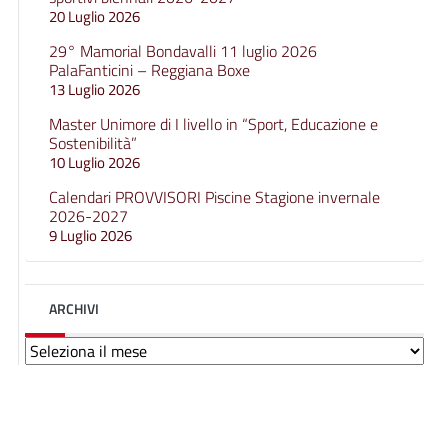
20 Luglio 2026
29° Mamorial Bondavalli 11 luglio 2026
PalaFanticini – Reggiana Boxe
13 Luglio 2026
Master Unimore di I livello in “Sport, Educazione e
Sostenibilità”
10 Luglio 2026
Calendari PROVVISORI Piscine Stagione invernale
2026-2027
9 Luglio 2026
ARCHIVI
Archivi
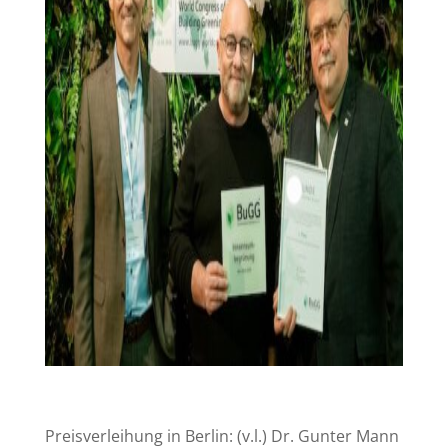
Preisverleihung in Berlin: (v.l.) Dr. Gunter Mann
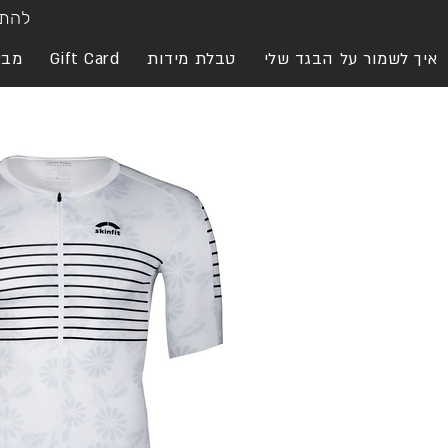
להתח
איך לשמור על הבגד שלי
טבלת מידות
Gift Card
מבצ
◇ ◇ ◇ ◇ ◇
**DIRECTIONS FOR THIS TASK:** Exactly reproduce the entries above, minus the pictures.

**SOLUTION TO THIS PROBLEM:**
20 Luglio 2026
29° Mamorial Bondavalli 11 luglio 2026
PalaFanticini – Reggiana Boxe
13 Luglio 2026
Master Unimore di I livello in “Sport, Educazione e
Sostenibilità”
10 Luglio 2026
Calendari PROVVISORI Piscine Stagione invernale
2026-2027
9 Luglio 2026
ARCHIVI
Archivi
Preisverleihung in Berlin: (v.l.) Dr. Gunter Mann
להתח
איך לשמור על הבגד שלי
טבלת מידות
Gift Card
מבצ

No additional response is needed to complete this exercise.